This is an archived article that was published on sltrib.com in 2008, and information in the article may be outdated. It is provided only for personal research purposes and may not be reprinted.
If you think that food prices are high now, wait until the full effects of the flooding of farmland in the Midwest hit store shelves. Prepare to be pinched harder at the checkout stand.
The damage to crops from heavy rains and failing levies is the result of a natural disaster. But it's nothing compared to the unnatural disaster we're creating for ourselves by subsidizing food-based ethanol, blended with gasoline, at a minimum of 51 cents per gallon, reducing the cost you pay at the pump by mere pennies a gallon.
Two new studies underscore the growing impact of federal ethanol mandates on food prices as more agricultural resources are diverted to biofuels. Dr. Thomas E. Elam found, for example, that increased fuel production spurred by the Renewable Fuels Standard of 2007 has had a barely measurable effect on the global energy market, the impact on food prices and food security are "huge."
If the federal mandates remain the same, he said, the smaller corn crop due to heavy moisture "will be devastating to meat, dairy, and poultry producers.

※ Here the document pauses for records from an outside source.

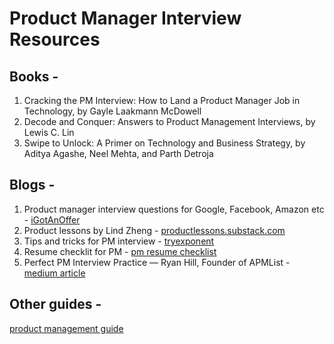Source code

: # Product Manager Interview Resources

## Books -
1. Cracking the PM Interview: How to Land a Product Manager Job in Technology, by Gayle Laakmann McDowell
2. Decode and Conquer: Answers to Product Management Interviews, by Lewis C. Lin
3. Swipe to Unlock: A Primer on Technology and Business Strategy, by Aditya Agashe, Neel Mehta, and Parth Detroja

## Blogs -
1. Product manager interview questions for Google, Facebook, Amazon etc - [iGotAnOffer](https://igotanoffer.com/blogs/tech/tagged/popular)
2. Product lessons by Lind Zheng - [productlessons.substack.com](https://productlessons.substack.com/)
3. Tips and tricks for PM interview - [tryexponent](https://blog.tryexponent.com/)
4. Resume checklit for PM - [pm resume checklist](https://blog.tryexponent.com/pm-resume-checklist/)
5. Perfect PM Interview Practice — Ryan Hill, Founder of APMList - [medium article](https://medium.com/exponent/perfect-pm-interview-practice-ryan-hill-founder-of-apmlist-595d2a3f697a)

## Other guides -
[product management guide](https://github.com/vipl0ve/product-management-guide)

Consumers will suffer as food and fuel costs rise and supplies of corn-based food diminish. The overall economy will be damaged from higher inflation and lost jobs in the food production sector."

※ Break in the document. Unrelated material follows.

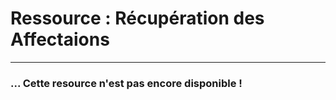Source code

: # Ressource : Récupération des Affectaions

---

### ... Cette resource n'est pas encore disponible !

Elam and Keith Collins, a former chief economist for the U.S. Department of Agriculture who authored the other study, both dispute the U.S. Department of Agriculture's claim that federal biofuels policy has raised food prices by as little as 2-3 percent.
Collins found that retail food prices have jumped an estimated 23-35 percent beyond the normal increases that would be expected over a two-to-three-year period. The renewable fuels standard, which mandates escalating reliance on ethanol, plays havoc with the normal price rationing that hits the market when supplies are down, as they are due to flooding, he said. Growing ethanol production pushes demand for the smaller corn crop even higher, further reducing the country's grain stocks, which already are "dangerously low."

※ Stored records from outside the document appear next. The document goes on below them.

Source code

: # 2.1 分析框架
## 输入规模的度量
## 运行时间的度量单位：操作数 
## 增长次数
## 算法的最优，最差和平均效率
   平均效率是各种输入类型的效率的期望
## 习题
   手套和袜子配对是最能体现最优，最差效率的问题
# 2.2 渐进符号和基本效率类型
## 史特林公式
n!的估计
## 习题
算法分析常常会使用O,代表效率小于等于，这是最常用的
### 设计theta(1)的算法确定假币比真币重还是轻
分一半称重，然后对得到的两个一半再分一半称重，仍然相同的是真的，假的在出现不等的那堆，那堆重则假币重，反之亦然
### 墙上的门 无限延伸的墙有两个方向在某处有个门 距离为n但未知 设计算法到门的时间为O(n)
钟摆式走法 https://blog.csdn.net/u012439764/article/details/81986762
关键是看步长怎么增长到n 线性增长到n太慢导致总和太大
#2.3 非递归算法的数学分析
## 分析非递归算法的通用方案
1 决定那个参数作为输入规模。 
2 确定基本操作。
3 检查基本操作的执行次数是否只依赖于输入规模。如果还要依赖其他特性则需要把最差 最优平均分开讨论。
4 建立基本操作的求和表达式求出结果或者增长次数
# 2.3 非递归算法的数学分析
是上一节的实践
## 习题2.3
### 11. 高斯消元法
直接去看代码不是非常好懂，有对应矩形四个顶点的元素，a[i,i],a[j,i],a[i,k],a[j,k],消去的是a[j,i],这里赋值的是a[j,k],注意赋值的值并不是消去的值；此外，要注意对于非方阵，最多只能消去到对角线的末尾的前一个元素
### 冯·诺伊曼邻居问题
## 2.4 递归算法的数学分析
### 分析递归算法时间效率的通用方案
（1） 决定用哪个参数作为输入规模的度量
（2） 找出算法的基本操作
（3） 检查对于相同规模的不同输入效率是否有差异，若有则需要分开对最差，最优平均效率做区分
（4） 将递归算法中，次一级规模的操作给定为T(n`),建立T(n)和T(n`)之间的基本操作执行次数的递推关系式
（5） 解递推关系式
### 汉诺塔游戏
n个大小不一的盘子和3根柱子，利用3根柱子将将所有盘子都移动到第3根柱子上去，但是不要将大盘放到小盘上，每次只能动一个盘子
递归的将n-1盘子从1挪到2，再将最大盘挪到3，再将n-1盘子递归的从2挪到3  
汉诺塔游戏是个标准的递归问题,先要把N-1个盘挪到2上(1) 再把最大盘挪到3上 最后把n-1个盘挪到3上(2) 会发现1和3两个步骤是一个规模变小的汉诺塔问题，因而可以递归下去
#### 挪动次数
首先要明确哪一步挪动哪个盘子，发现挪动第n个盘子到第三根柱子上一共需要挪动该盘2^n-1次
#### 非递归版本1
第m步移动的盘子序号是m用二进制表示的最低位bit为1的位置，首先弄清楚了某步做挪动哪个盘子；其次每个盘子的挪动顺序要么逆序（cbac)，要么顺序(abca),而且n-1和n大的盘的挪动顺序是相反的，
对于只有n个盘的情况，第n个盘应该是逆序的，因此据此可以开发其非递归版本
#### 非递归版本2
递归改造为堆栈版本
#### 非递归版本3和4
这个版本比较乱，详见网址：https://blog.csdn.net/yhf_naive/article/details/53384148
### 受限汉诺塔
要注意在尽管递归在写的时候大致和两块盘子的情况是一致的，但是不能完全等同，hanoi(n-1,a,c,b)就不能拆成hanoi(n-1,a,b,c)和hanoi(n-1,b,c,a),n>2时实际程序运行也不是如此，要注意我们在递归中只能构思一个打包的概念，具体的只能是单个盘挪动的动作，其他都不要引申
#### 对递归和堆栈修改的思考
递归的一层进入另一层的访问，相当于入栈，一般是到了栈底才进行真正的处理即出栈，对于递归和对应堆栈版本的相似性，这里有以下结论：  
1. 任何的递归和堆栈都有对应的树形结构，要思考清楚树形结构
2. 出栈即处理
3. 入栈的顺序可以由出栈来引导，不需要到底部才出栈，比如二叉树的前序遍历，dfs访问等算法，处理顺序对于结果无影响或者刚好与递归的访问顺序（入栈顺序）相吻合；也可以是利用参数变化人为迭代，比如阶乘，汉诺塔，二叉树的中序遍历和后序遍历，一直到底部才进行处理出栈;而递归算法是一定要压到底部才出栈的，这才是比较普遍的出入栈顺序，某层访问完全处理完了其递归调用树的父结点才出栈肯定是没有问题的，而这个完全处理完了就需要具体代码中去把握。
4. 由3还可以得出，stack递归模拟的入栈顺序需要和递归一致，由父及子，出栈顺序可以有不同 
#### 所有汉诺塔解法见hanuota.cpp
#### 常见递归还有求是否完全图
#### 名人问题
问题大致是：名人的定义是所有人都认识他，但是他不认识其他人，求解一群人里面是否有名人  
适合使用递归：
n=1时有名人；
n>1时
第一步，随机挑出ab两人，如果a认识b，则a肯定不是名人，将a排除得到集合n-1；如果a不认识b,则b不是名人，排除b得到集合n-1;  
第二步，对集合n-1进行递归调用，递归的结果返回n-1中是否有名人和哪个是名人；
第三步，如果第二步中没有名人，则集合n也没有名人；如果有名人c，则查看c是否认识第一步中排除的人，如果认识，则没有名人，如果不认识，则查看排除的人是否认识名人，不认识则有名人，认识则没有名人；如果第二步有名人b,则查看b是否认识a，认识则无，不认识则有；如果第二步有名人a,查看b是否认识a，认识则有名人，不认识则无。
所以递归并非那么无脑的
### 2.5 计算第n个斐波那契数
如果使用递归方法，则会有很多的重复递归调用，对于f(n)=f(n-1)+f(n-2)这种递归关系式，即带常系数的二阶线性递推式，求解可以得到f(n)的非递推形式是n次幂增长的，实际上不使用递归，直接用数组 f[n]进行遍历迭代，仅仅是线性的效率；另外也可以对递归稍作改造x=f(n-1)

Both researchers suggest that the government reduce or do away with federal support for corn-based ethanol, an industry that is growing anyway due to higher fuel prices.
Lavishing federal subsidies on a food-based fuel that accounts for 20 percent of the rise in world food prices, harms the environment, and takes nearly as much energy from oil as it yields in clean fuel is, on its face, insane and morally bankrupt. Get rid of them.